**Passage**
Vatican optimistic about convention on rights of seafarers
12 July, 2013 - The Vatican is optimistic that a new international convention that
comes into force next month, will help improve the life of 1.2 to 1.5 million seafarers
who at any time are sailing in a globalized worldwide fleet of 100,000 ships carrying
90 per cent of all manufactured goods. The Vatican’s Pontifical Council for the
Pastoral Care of Migrants and Itinerant People, expressed its optimism in a message
released on Friday, ahead of Sea Sunday 2013, which is being observed on July 14.
“Multinational crews experience complex living and working conditions on board, months
away from their loved ones, abandonment in foreign ports without salaries, criminalization
and natural (storms, typhoons, etc.) and human (pirates, shipwreck, etc.) calamities,”

**Task requirements**
a: According to the article on seafarers, on what date is Sea Sunday 2013 being observed?
b: Render this sentence from the article on seafarers into Spanish: "The Vatican’s Pontifical Council for the Pastoral Care of Migrants and Itinerant People, expressed its optimism in a message released on Friday, ahead of Sea Sunday 2013, which is being observed on July 14."
c: Supply what follows the last line of the article on the Vatican and seafarers.
The data that follow have no connection to the article on seafarers.

**Record set**

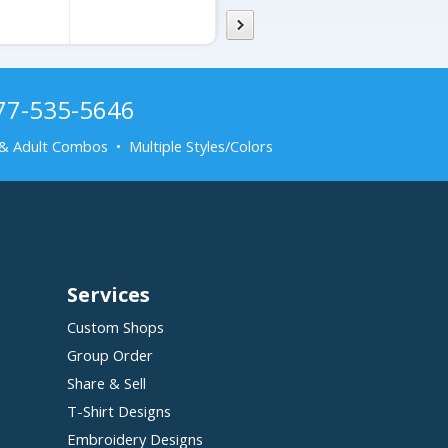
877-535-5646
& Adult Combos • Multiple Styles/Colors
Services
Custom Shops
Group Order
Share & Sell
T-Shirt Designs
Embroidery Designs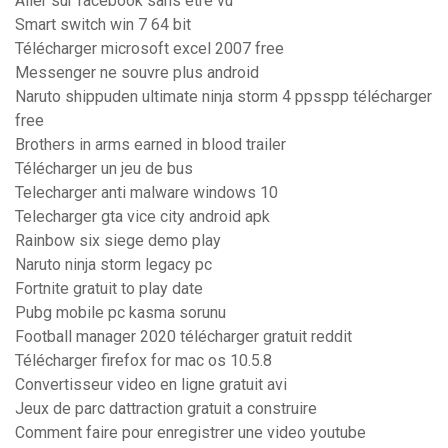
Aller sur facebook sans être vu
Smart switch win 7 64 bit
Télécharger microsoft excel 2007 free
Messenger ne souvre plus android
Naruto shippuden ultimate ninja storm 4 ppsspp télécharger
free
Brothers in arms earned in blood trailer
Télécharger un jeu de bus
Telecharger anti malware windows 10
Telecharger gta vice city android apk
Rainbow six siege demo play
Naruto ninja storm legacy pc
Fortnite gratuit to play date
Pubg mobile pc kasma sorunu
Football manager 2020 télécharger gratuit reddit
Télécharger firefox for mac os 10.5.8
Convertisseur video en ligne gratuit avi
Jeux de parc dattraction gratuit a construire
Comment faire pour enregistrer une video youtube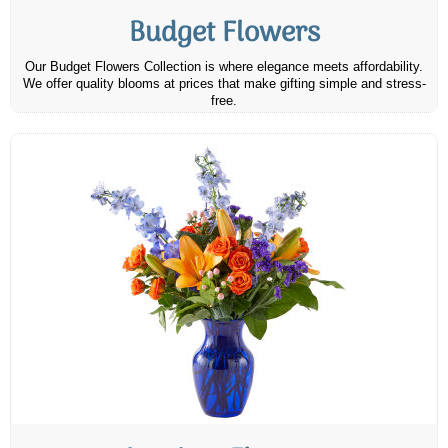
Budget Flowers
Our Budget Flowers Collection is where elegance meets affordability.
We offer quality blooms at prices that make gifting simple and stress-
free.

**Responses per task**
a: July 14

b: El Pontificio Consejo para la Pastoral de los Emigrantes e Itinerantes del Vaticano expresó su optimismo en un mensaje publicado el viernes, antes del Domingo del Mar 2013, que se celebra el 14 de julio.

c:
the council noted. It expressed optimism that “a beacon of hope is beaming in the
dark night of these problems and difficulties of seafarers,” when the International
Labour Organization’s Maritime Labor Convention 2006 (MLC 2006), comes into force
in August. The MLC 2006 establishes the minimum international requirements for almost
every aspect of seafarers’ working and living conditions, including fair terms of
employment, medical care, social security protection and access to shore-based welfare
facilities. The Catholic Church’s pastoral ministry to seafarers are carried out
through the popular port-side Stella Maris centres run under the Apostleship of the
Sea (AOS) programme. The pontifical council hopes to see improvements in the health,
well-being and life of the seafarers, and that all without distinction can have access
to shore-based facilities and services. For more than 90 years the Catholic Church,
through the Work of the Apostleship of the Sea with its network of chaplains and volunteers
in more than 260 ports of the world, has shown her motherly care by providing spiritual
and material welfare to seafarers, fishers and their families.